## Text segment
______

Alcohol and Medication Interactions - a combination of alcohol and medication can impair driving and machinery operation abilities

Alcohol Research & Health, Wntr, 1999 by Ron Weathermon, David W. Crabb

In contrast to ADH, the alcohol-metabolizing enzyme cytochrome P450 - also called microsomal ethanol oxidizing system (MEOS) (Lieber 1994) - plays a central role in alcohol-medication interactions. Cytochrome P450 actually is a system consisting of two enzymes, one called cytochrome P450 reductase and another one called CYP2E1, which are both embedded in the membrane of a cell component called the endoplasmic reticulum.(3) In addition to alcohol, CYP2E 1 can metabolize numerous compounds, including acetaldehyde, the pain medication acetaminophen, the antibiotic isoniazid, and the barbiturate phenobarbital. Accordingly, CYP2E1 plays an important role in many alcohol-medication interactions.

______

## Required action 1
In the passage on alcohol and medication interactions, rewrite the stretch from "Alcohol Research &" through "many alcohol-medication interactions.", changing "endoplasmic reticulum" to "ER".
## Required action 2
According to the passage on alcohol and medication interactions, what is the other name for the alcohol-metabolizing enzyme cytochrome P450?
## Required action 3
Continue the passage on alcohol and medication interactions.

## Supplied material
______

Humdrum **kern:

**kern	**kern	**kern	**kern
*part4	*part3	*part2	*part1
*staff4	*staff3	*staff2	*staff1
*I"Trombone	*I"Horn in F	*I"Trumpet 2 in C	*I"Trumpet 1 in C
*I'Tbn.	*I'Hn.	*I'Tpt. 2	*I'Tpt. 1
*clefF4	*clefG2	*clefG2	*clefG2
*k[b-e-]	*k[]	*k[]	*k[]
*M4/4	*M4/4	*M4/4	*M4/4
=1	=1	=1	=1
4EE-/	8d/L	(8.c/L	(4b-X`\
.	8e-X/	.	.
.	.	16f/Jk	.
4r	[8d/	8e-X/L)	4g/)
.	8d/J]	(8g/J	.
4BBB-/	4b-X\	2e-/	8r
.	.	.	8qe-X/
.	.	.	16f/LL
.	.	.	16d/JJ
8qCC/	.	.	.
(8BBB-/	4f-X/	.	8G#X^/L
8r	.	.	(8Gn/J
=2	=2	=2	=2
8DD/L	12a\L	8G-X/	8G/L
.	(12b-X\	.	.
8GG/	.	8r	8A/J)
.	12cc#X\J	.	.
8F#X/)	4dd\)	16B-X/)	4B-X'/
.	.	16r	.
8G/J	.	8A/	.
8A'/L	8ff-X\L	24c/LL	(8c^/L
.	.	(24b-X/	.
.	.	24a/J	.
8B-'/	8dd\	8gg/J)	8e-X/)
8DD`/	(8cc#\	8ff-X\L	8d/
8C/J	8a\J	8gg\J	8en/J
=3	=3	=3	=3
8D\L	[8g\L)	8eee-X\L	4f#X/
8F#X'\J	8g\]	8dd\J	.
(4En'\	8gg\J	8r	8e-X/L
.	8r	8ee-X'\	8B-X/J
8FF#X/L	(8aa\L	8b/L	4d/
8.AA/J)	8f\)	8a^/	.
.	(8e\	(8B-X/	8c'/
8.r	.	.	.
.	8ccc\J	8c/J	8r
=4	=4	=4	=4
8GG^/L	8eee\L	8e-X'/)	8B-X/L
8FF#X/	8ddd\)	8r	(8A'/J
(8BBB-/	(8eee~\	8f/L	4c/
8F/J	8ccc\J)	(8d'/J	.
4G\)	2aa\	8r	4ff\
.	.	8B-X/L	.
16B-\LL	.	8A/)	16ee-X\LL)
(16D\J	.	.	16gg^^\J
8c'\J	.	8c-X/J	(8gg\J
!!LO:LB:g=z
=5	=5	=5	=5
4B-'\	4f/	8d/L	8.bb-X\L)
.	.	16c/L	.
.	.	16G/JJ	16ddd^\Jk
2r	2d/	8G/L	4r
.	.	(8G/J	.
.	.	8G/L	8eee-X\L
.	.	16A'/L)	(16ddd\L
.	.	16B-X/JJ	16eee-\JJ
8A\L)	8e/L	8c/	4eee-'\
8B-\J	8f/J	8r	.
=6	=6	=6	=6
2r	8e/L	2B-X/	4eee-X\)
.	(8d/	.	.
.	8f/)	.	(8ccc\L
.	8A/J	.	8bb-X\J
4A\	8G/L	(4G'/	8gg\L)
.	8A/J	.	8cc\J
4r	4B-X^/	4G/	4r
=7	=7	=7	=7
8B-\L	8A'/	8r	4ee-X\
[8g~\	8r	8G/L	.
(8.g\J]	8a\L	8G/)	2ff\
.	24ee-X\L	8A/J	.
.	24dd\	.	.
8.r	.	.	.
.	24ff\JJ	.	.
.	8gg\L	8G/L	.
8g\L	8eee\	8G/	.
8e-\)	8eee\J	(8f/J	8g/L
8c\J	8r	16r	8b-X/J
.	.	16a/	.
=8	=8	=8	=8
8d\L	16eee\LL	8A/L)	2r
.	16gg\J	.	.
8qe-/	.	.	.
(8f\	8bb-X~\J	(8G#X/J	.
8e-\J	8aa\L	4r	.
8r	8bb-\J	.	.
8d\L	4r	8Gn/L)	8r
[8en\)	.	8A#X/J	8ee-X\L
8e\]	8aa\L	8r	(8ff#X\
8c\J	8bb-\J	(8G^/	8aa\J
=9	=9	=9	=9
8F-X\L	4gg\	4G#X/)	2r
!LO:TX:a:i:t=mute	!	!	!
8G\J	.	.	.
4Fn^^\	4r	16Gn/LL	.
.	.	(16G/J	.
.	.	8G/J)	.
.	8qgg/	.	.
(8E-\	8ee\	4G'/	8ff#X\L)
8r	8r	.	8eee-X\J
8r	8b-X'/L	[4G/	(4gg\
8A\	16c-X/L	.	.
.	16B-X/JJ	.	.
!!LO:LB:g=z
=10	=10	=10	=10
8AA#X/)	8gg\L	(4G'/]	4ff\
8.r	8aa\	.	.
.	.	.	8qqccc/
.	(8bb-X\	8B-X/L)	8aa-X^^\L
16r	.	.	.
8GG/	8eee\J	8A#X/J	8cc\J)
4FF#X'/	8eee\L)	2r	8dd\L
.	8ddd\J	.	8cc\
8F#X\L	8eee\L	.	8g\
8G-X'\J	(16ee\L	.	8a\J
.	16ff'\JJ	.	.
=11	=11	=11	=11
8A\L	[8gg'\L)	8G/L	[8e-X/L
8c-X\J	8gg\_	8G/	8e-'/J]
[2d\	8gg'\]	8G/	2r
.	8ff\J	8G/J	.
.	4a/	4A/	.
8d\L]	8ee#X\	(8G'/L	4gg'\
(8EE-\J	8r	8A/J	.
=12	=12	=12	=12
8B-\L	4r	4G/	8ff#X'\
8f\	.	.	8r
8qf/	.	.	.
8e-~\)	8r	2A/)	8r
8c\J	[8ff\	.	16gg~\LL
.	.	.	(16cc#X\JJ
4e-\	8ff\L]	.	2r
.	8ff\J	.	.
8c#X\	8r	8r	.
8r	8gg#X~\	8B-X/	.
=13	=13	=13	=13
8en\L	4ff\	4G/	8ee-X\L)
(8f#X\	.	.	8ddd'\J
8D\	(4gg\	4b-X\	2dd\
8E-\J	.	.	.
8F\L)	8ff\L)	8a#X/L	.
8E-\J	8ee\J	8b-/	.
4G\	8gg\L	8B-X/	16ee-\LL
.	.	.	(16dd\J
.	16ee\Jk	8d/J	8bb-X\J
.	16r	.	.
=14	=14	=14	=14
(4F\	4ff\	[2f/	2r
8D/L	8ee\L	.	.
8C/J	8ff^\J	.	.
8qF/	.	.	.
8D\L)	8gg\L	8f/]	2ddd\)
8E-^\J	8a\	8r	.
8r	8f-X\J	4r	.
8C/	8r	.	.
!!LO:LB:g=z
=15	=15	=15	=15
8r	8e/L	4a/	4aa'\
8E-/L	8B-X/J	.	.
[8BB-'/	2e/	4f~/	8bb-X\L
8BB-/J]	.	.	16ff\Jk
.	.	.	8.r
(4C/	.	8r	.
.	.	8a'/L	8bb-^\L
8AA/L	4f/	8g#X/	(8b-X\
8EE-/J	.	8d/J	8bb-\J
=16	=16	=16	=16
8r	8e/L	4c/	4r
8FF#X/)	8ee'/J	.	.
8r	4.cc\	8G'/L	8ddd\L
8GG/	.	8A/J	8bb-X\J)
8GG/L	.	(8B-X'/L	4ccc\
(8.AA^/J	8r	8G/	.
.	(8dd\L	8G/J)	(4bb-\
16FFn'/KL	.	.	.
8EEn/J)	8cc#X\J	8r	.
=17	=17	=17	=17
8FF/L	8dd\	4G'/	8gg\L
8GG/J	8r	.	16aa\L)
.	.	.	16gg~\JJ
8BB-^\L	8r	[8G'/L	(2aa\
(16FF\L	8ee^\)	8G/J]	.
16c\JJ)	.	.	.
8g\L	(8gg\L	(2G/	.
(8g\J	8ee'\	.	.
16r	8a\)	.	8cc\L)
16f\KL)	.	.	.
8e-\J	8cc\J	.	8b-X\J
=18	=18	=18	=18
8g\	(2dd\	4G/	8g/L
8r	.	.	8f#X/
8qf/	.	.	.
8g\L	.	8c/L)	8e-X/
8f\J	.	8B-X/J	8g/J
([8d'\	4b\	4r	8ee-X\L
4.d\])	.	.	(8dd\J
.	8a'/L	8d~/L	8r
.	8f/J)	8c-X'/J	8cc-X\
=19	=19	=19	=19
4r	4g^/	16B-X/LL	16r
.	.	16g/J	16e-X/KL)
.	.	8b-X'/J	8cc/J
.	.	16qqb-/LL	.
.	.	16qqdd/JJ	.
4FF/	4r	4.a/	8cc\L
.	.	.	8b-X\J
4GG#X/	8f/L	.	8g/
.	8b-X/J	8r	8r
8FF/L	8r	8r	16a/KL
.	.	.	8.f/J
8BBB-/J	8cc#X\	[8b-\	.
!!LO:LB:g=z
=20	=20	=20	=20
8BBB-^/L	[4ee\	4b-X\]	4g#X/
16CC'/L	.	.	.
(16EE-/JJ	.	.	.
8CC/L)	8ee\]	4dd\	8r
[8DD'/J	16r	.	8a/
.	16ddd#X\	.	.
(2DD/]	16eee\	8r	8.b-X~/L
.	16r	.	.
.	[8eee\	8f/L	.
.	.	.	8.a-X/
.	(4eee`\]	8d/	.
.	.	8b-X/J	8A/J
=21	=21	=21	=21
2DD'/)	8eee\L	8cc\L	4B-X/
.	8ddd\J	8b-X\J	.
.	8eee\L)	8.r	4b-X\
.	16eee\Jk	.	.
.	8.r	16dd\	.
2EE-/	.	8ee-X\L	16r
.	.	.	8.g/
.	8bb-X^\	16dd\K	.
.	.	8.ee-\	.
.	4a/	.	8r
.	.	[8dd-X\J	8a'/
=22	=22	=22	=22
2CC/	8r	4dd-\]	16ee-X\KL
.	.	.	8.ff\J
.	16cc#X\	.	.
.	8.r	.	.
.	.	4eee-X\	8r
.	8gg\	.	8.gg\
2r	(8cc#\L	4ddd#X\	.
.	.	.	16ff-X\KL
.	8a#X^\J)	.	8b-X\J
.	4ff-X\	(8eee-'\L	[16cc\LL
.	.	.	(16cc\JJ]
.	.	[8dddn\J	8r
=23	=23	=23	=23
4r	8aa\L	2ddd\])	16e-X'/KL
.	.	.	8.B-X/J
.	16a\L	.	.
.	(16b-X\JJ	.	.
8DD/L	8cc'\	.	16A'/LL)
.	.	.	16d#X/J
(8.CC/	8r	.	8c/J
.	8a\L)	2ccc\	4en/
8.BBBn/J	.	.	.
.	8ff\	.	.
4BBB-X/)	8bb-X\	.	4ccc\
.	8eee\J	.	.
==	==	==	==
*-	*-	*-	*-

______

## Response area 1
Alcohol Research & Health, Wntr, 1999 by Ron Weathermon, David W. Crabb

In contrast to ADH, the alcohol-metabolizing enzyme cytochrome P450 - also called microsomal ethanol oxidizing system (MEOS) (Lieber 1994) - plays a central role in alcohol-medication interactions. Cytochrome P450 actually is a system consisting of two enzymes, one called cytochrome P450 reductase and another one called CYP2E1, which are both embedded in the membrane of a cell component called the ER.(3) In addition to alcohol, CYP2E 1 can metabolize numerous compounds, including acetaldehyde, the pain medication acetaminophen, the antibiotic isoniazid, and the barbiturate phenobarbital. Accordingly, CYP2E1 plays an important role in many alcohol-medication interactions.

## Response area 2
Microsomal ethanol oxidizing system (MEOS).

## Response area 3
In people consuming alcohol only occasionally, CYP2E1 metabolizes only a small fraction of the ingested alcohol. Chronic heavy drinking, however, can increase CYP2E1 activity up to tenfold, resulting in a substantial increase in the proportion of alcohol that is metabolized by this enzyme rather than by ADH [ILLUSTRATION FOR FIGURE 3 OMITTED] (Lieber 1994). The effect of lower levels of alcohol consumption on CYP2E1 activity is unknown. Because CYP2E1 also metabolizes several medications, alcoholics, in whom CYP2E1 activity is enhanced, exhibit increased metabolic rates for those medications when they are sober. When those alcoholics are intoxicated, however, the alcohol in their system competes with the medication for metabolism by CYP2E1. As a result, the breakdown of the medication is slowed. With many medications, increased or decreased metabolic rates can have adverse or even fatal consequences. With increased metabolic rates, the medication's concentration in the body may be too low or may decline too fast for it to be effective. Conversely, decreased metabolic rates may result in the accumulation of higher drug concentrations over longer periods of times, which may result in harmful overdoses.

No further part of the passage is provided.